If Navigator Schools wins the appeal of its petition before the state’s Board of Education, then the Gilroy-based charter management company may be forced to run its Morgan Hill school out of two different sites.
That’s what Superintendent Steve Betando and his staff are offering in their response to the Proposition 39 request submitted by Navigator back in October. Under the California education code, the Morgan Hill Unified School District must provide equal and adequate facilities to incoming charter schools.
Even though Navigator’s petition was denied on a 6-1 vote by the MHUSD Board in November, followed by the Santa Clara County Board in January – which denied the appeal in a close 4-3 vote – Betando explained the district must act on the possibility the state’s Board could overturn the ruling.
James Dent, co-founder of Navigator Schools, confirmed again Wednesday that Navigator still plans to appeal to the state and will submit its petition next week.
At Tuesday’s meeting, MHUSD’s Board of Education voted 6-1 (Trustee Rick Badillo casting the dissenting vote) to adopt a resolution for the preliminary proposal of facilities for Morgan Hill Prep. The district’s proposal offers four classrooms at El Toro Elementary School and two classrooms at P.A. Walsh Elementary School.
“In the event that Navigator does get its petition through the state, to split up a school would be counterproductive for Morgan Hill Prep,” said Badillo of why he voted against the proposal. “We’d only be compounding the disservice to the students in this district…They’re still our kids.”
Dent is also unsatisfied with the proposal.
“It’s not acceptable and it’s not what’s best for the students and collaboration between the two schools,” he said. “If we had a charter right now, we would fight that.”
Navigator, which shares the R.O. Harden Elementary School campus in the Hollister School District for its Hollister Prep Academy, requested its potential future Morgan Hill charter be housed at El Toro or P.A. Walsh – but not both.
“We were hoping to be at El Toro because there’s a significant achievement gap at that school,” Dent said.
However, Betando explained Tuesday neither campus has the capacity to free up six classrooms and still have enough space for their existing students. Navigator’s projected first-year enrollment for grades kindergarten through second is 168, with plans to tack on another grade every year through the eighth grade.
During the same meeting Tuesday, a demographic study conducted by SchoolWorks, Inc., showed that El Toro currently has 450 students and is projected to have 451 for the 2014-15 school year, with a total capacity for 690 students. At P.A. Walsh, where the total capacity is 886, there are currently 561 students with a projected increase to 587 next year.
Betando said there is a March 15 deadline for a charter to gain approval that would mandate the district provide existing facilities for the 2014-15 school year. The next scheduled state board meeting is March 13 and 14 in Sacramento. The State Department of Education has not yet received or agendized Navigator’s appeal but is looking out for it, according to Betando, who recently contacted the Board.
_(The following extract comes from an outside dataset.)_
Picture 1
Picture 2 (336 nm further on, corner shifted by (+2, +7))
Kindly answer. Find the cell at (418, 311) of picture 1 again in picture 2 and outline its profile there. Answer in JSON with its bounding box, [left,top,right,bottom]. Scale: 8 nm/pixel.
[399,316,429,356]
Dent anticipates Navigator’s appeal being heard by the State Board in May. If the petition is approved, he plans to open Morgan Hill Prep at a commercial location yet to be determined for its first year in 2014, then work out the Prop 39 facilities request for the following school year.
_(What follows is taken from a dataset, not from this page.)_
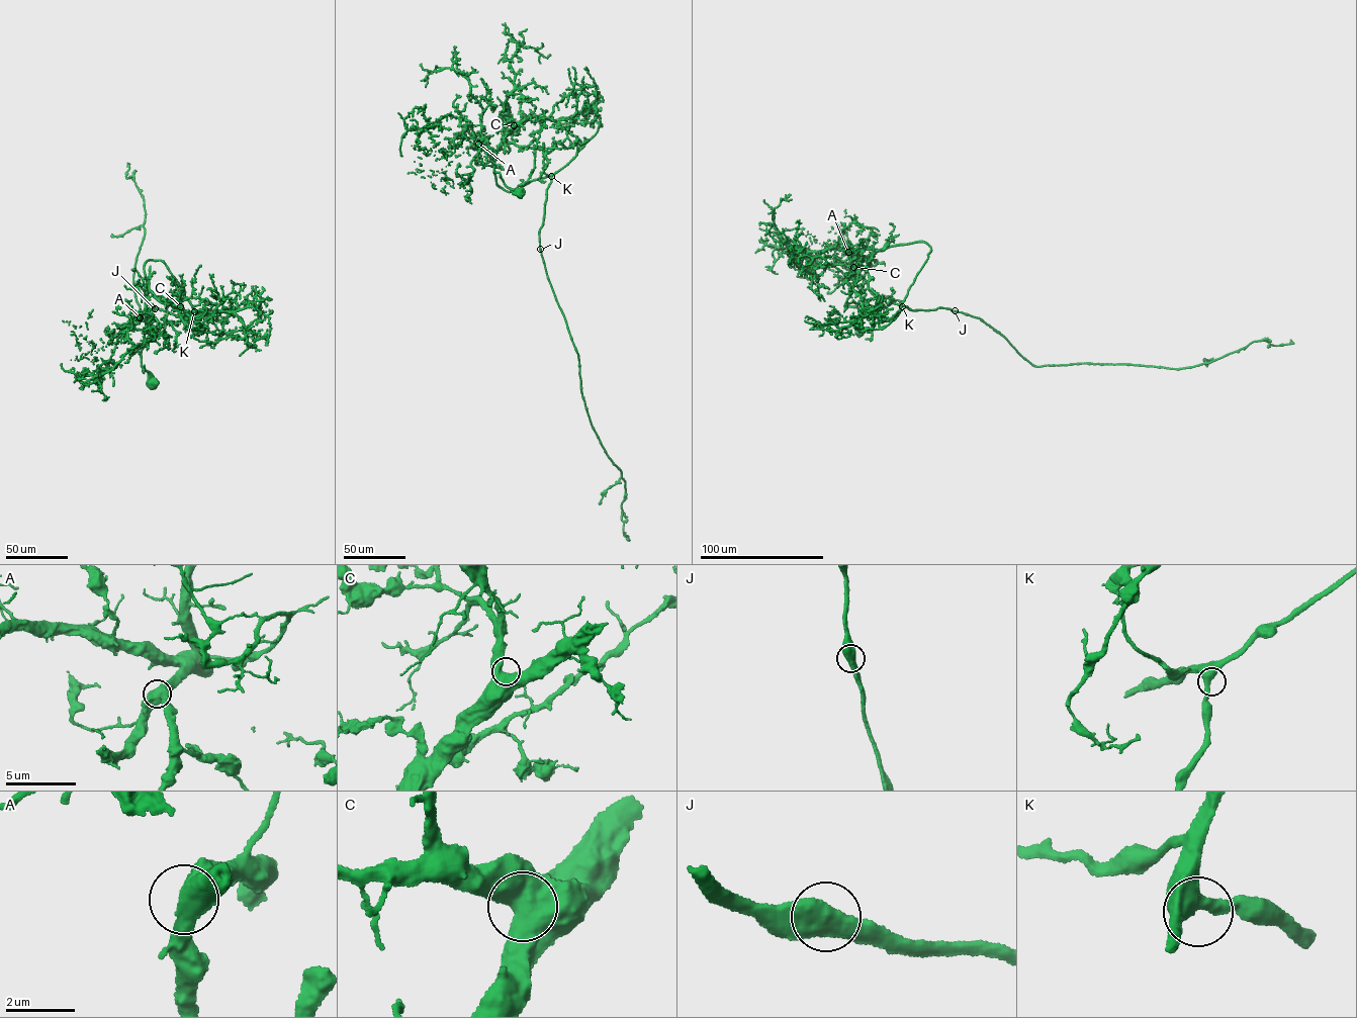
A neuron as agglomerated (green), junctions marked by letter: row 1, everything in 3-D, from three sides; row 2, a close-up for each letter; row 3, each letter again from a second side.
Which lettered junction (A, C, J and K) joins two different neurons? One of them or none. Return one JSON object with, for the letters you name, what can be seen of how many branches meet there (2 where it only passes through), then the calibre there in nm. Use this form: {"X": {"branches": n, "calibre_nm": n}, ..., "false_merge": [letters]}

“That continues to be our hope that we can do that,” Dent said.
Local attorney Armando Benavides, an outspoken supporter of charter schools, asked the Board to consider other options for housing Morgan Hill Prep. He suggested the Loritta Bonfante Johnson Education Center, which is only being partially used for Central Continuation High School students, or the former and vacant Central site. Dent said that “either one of those sites would be fine.”
Betando, however, said MHUSD has other plans for both locations, although he did not specify what additional programs might be housed at each. Assistant Superintendent Kirsten Perez said the district tried to accommodate Navigator at the sites in the Prop 39 request. They even offered a 4 to 2 class split, instead of 3 to 3, in order to not divide one grade level at site.